_Requirement_
Return copies of the lines below that mention "from".

_Exercise inputs_
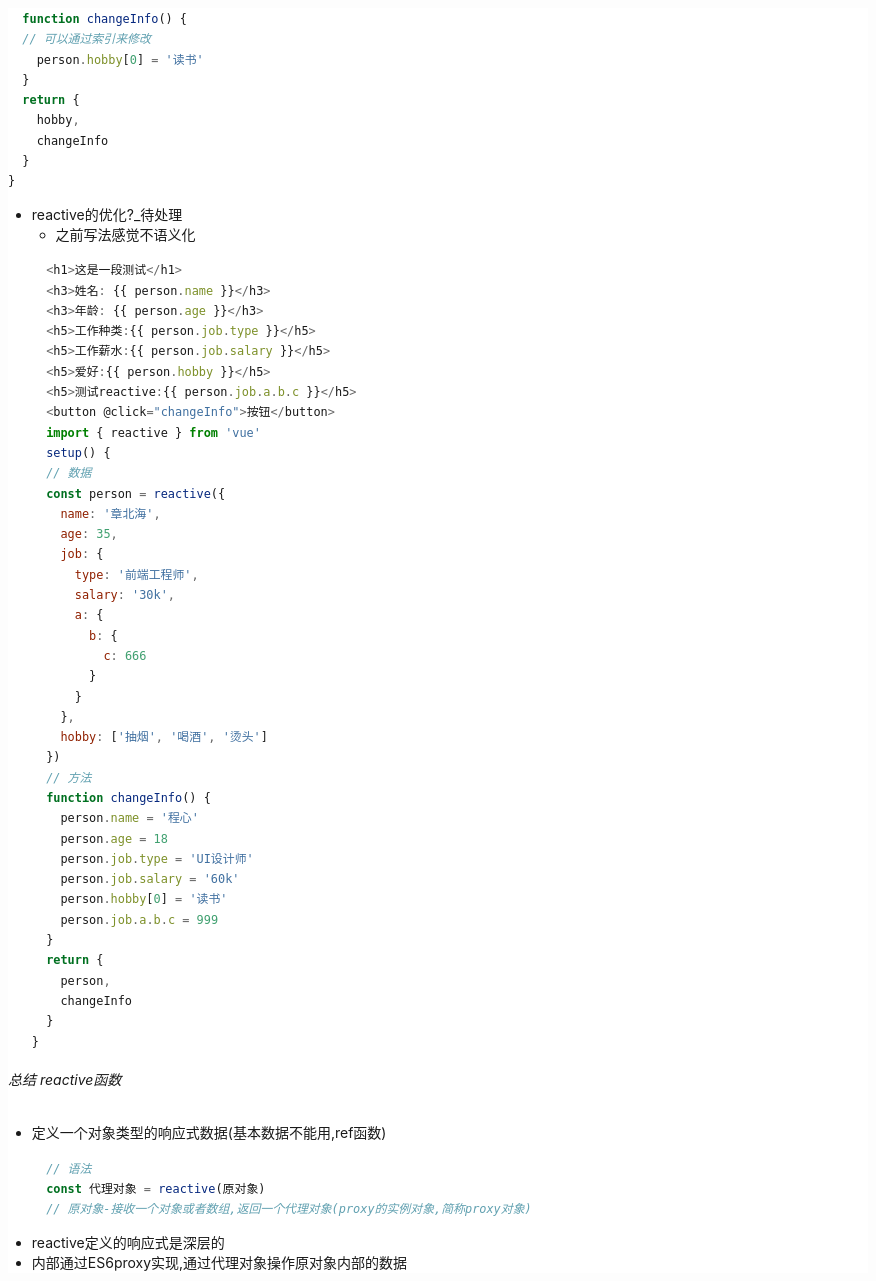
   ```js
    function changeInfo() {
    // 可以通过索引来修改
      person.hobby[0] = '读书'
    }
    return {
      hobby,
      changeInfo
    }
  }
  ```
- reactive的优化?_待处理
  - 之前写法感觉不语义化
  ```js
    <h1>这是一段测试</h1>
    <h3>姓名: {{ person.name }}</h3>
    <h3>年龄: {{ person.age }}</h3>
    <h5>工作种类:{{ person.job.type }}</h5>
    <h5>工作薪水:{{ person.job.salary }}</h5>
    <h5>爱好:{{ person.hobby }}</h5>
    <h5>测试reactive:{{ person.job.a.b.c }}</h5>
    <button @click="changeInfo">按钮</button>
    import { reactive } from 'vue'
    setup() {
    // 数据
    const person = reactive({
      name: '章北海',
      age: 35,
      job: {
        type: '前端工程师',
        salary: '30k',
        a: {
          b: {
            c: 666
          }
        }
      },
      hobby: ['抽烟', '喝酒', '烫头']
    })
    // 方法
    function changeInfo() {
      person.name = '程心'
      person.age = 18
      person.job.type = 'UI设计师'
      person.job.salary = '60k'
      person.hobby[0] = '读书'
      person.job.a.b.c = 999
    }
    return {
      person,
      changeInfo
    }
  }
  ```
###### 总结 reactive函数
- 定义一个对象类型的响应式数据(基本数据不能用,ref函数)
  ```js
    // 语法
    const 代理对象 = reactive(原对象)
    // 原对象-接收一个对象或者数组,返回一个代理对象(proxy的实例对象,简称proxy对象)
  ```
- reactive定义的响应式是深层的
- 内部通过ES6proxy实现,通过代理对象操作原对象内部的数据

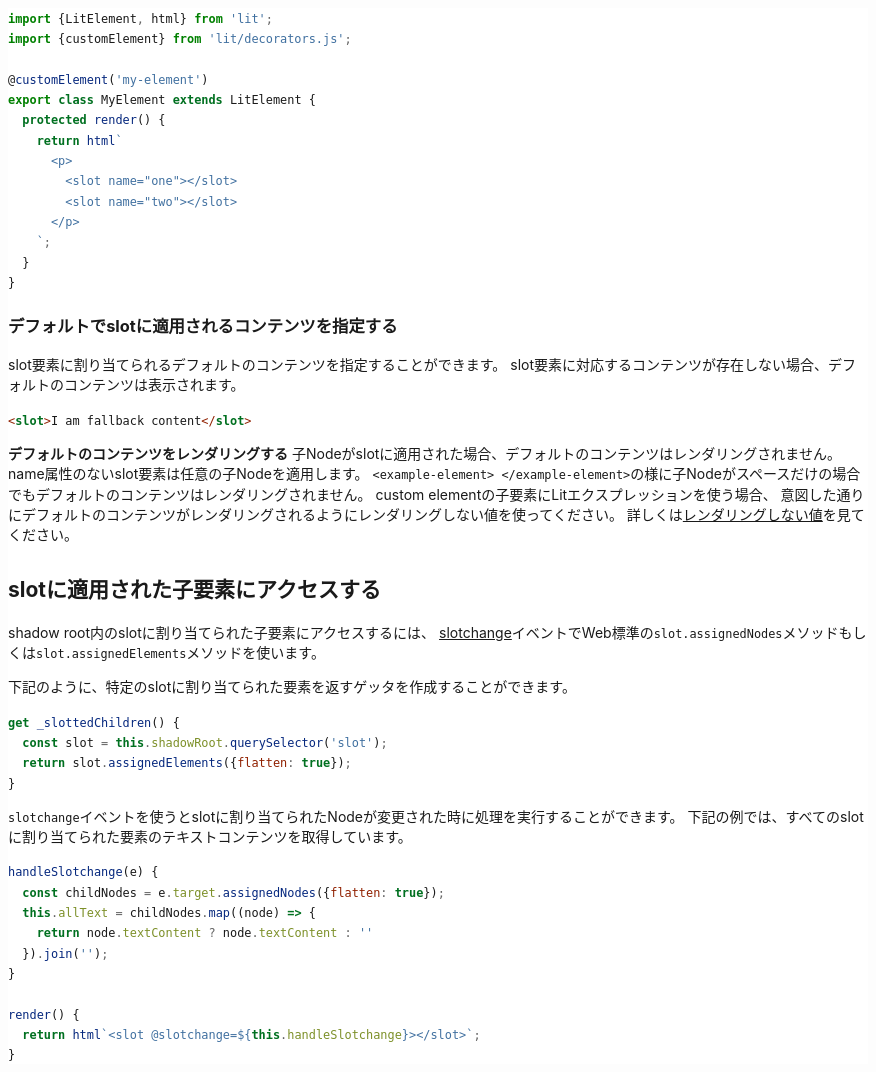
 ```ts
import {LitElement, html} from 'lit';
import {customElement} from 'lit/decorators.js';

@customElement('my-element')
export class MyElement extends LitElement {
  protected render() {
    return html`
      <p>
        <slot name="one"></slot>
        <slot name="two"></slot>
      </p>
    `;
  }
}
```

### デフォルトでslotに適用されるコンテンツを指定する

slot要素に割り当てられるデフォルトのコンテンツを指定することができます。
slot要素に対応するコンテンツが存在しない場合、デフォルトのコンテンツは表示されます。

```html
<slot>I am fallback content</slot>
```

**デフォルトのコンテンツをレンダリングする**
子Nodeがslotに適用された場合、デフォルトのコンテンツはレンダリングされません。
name属性のないslot要素は任意の子Nodeを適用します。
`<example-element> </example-element>`の様に子Nodeがスペースだけの場合でもデフォルトのコンテンツはレンダリングされません。
custom elementの子要素にLitエクスプレッションを使う場合、
意図した通りにデフォルトのコンテンツがレンダリングされるようにレンダリングしない値を使ってください。
詳しくは[レンダリングしない値](https://japanese-document.github.io/lit/templates-expressions.html#子コンテンツの削除)を見てください。

## slotに適用された子要素にアクセスする

shadow root内のslotに割り当てられた子要素にアクセスするには、
[slotchange](https://developer.mozilla.org/en-US/docs/Web/API/HTMLSlotElement/slotchange_event)イベントでWeb標準の`slot.assignedNodes`メソッドもしくは`slot.assignedElements`メソッドを使います。

下記のように、特定のslotに割り当てられた要素を返すゲッタを作成することができます。

```js
get _slottedChildren() {
  const slot = this.shadowRoot.querySelector('slot');
  return slot.assignedElements({flatten: true});
}
```

`slotchange`イベントを使うとslotに割り当てられたNodeが変更された時に処理を実行することができます。
下記の例では、すべてのslotに割り当てられた要素のテキストコンテンツを取得しています。

```js
handleSlotchange(e) {
  const childNodes = e.target.assignedNodes({flatten: true});
  this.allText = childNodes.map((node) => {
    return node.textContent ? node.textContent : ''
  }).join('');
}

render() {
  return html`<slot @slotchange=${this.handleSlotchange}></slot>`;
}
```
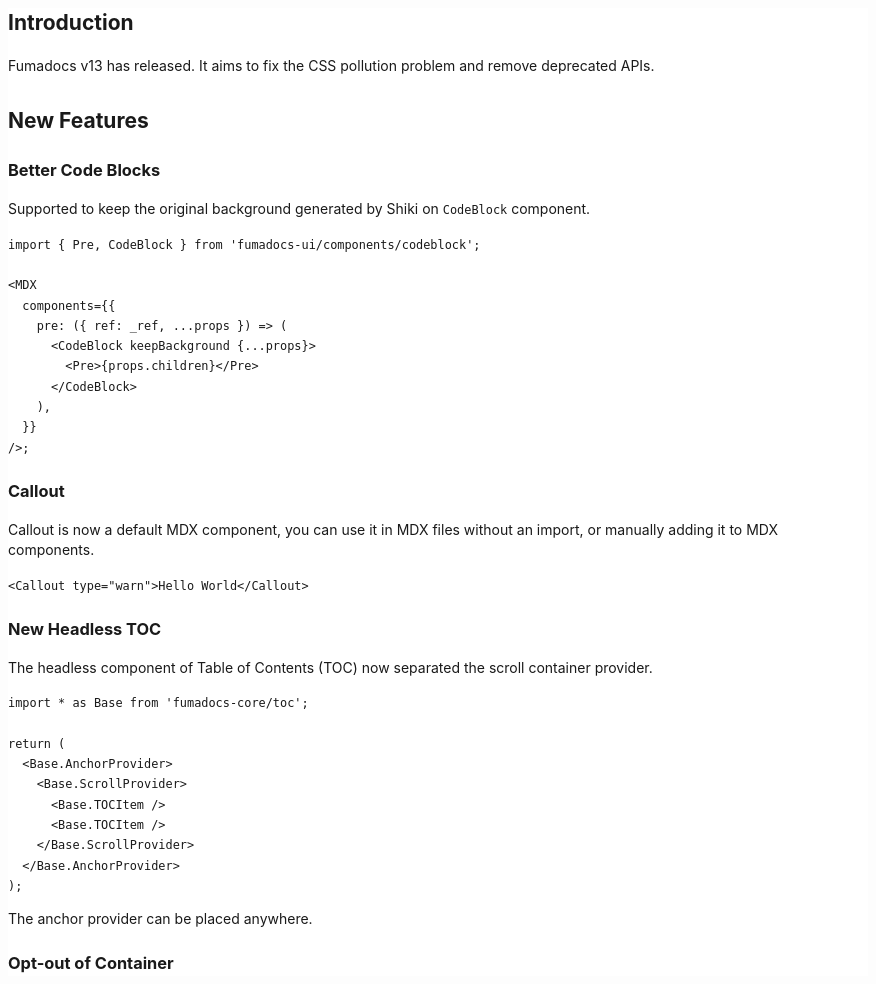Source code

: ## Introduction

Fumadocs v13 has released. It aims to fix the CSS pollution problem and remove deprecated APIs.

## New Features

### Better Code Blocks

Supported to keep the original background generated by Shiki on `CodeBlock` component.

```tsx
import { Pre, CodeBlock } from 'fumadocs-ui/components/codeblock';

<MDX
  components={{
    pre: ({ ref: _ref, ...props }) => (
      <CodeBlock keepBackground {...props}>
        <Pre>{props.children}</Pre>
      </CodeBlock>
    ),
  }}
/>;
```

### Callout

Callout is now a default MDX component, you can use it in MDX files without an import, or manually adding it to MDX components.

```mdx
<Callout type="warn">Hello World</Callout>
```

### New Headless TOC

The headless component of Table of Contents (TOC) now separated the scroll container provider.

```tsx
import * as Base from 'fumadocs-core/toc';

return (
  <Base.AnchorProvider>
    <Base.ScrollProvider>
      <Base.TOCItem />
      <Base.TOCItem />
    </Base.ScrollProvider>
  </Base.AnchorProvider>
);
```

The anchor provider can be placed anywhere.

### Opt-out of Container
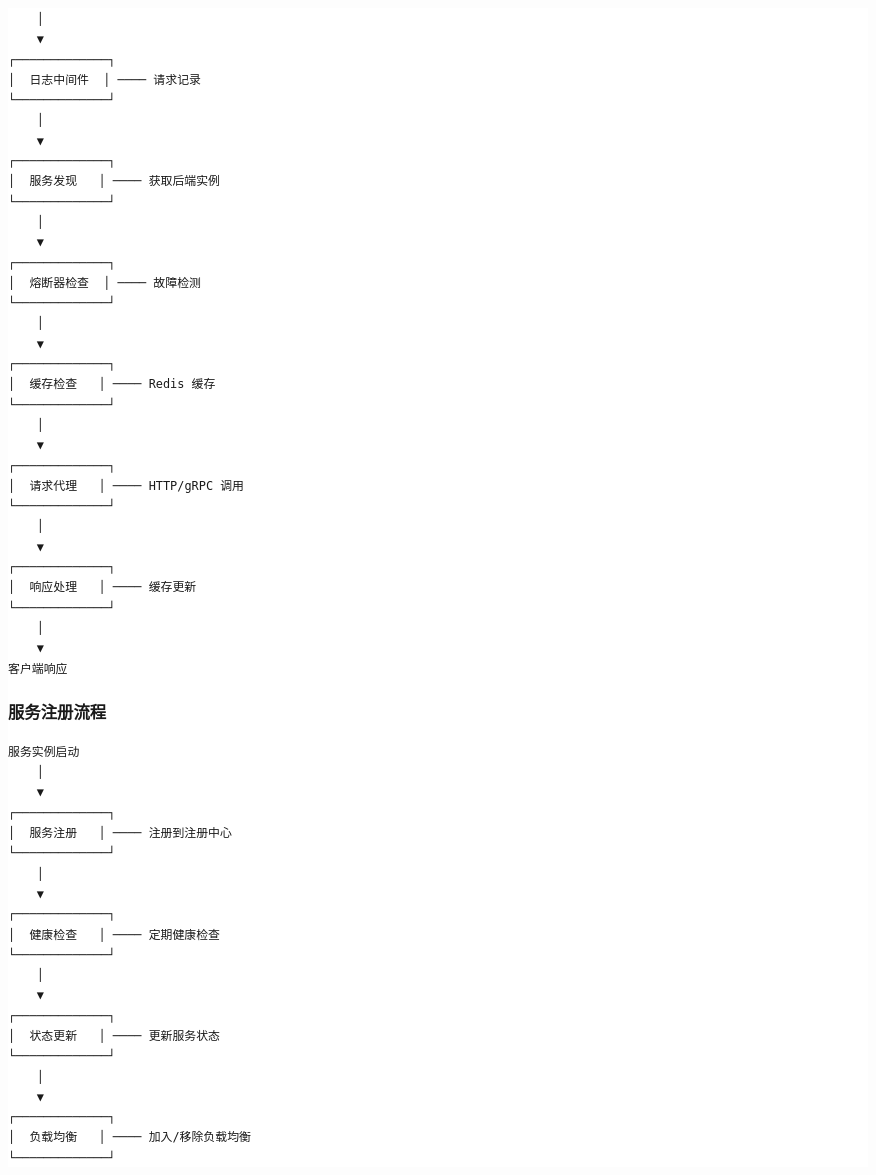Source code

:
 ```
    │
    ▼
┌─────────────┐
│  日志中间件  │ ──── 请求记录
└─────────────┘
    │
    ▼
┌─────────────┐
│  服务发现   │ ──── 获取后端实例
└─────────────┘
    │
    ▼
┌─────────────┐
│  熔断器检查  │ ──── 故障检测
└─────────────┘
    │
    ▼
┌─────────────┐
│  缓存检查   │ ──── Redis 缓存
└─────────────┘
    │
    ▼
┌─────────────┐
│  请求代理   │ ──── HTTP/gRPC 调用
└─────────────┘
    │
    ▼
┌─────────────┐
│  响应处理   │ ──── 缓存更新
└─────────────┘
    │
    ▼
客户端响应
```

### 服务注册流程

```
服务实例启动
    │
    ▼
┌─────────────┐
│  服务注册   │ ──── 注册到注册中心
└─────────────┘
    │
    ▼
┌─────────────┐
│  健康检查   │ ──── 定期健康检查
└─────────────┘
    │
    ▼
┌─────────────┐
│  状态更新   │ ──── 更新服务状态
└─────────────┘
    │
    ▼
┌─────────────┐
│  负载均衡   │ ──── 加入/移除负载均衡
└─────────────┘
```
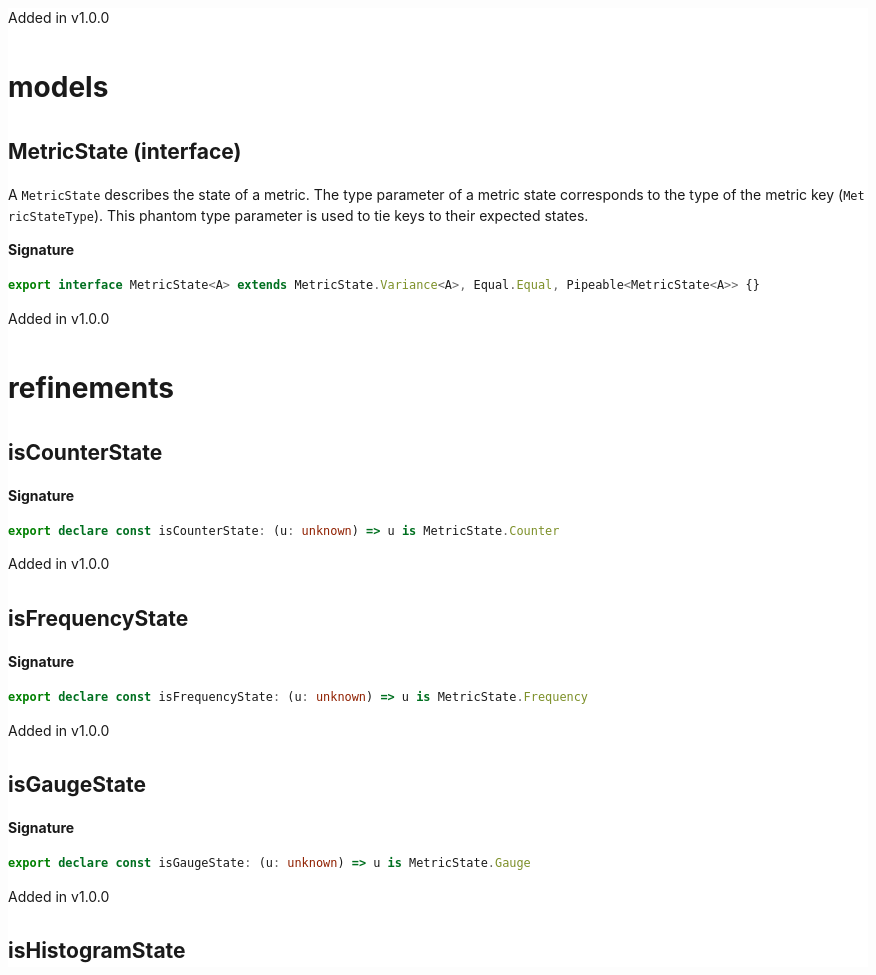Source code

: Added in v1.0.0

# models

## MetricState (interface)

A `MetricState` describes the state of a metric. The type parameter of a
metric state corresponds to the type of the metric key (`MetricStateType`).
This phantom type parameter is used to tie keys to their expected states.

**Signature**

```ts
export interface MetricState<A> extends MetricState.Variance<A>, Equal.Equal, Pipeable<MetricState<A>> {}
```

Added in v1.0.0

# refinements

## isCounterState

**Signature**

```ts
export declare const isCounterState: (u: unknown) => u is MetricState.Counter
```

Added in v1.0.0

## isFrequencyState

**Signature**

```ts
export declare const isFrequencyState: (u: unknown) => u is MetricState.Frequency
```

Added in v1.0.0

## isGaugeState

**Signature**

```ts
export declare const isGaugeState: (u: unknown) => u is MetricState.Gauge
```

Added in v1.0.0

## isHistogramState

_Response area_
    import { reactive } from 'vue'
import {LitElement, html} from 'lit';
import {customElement} from 'lit/decorators.js';
import { Pre, CodeBlock } from 'fumadocs-ui/components/codeblock';
import * as Base from 'fumadocs-core/toc';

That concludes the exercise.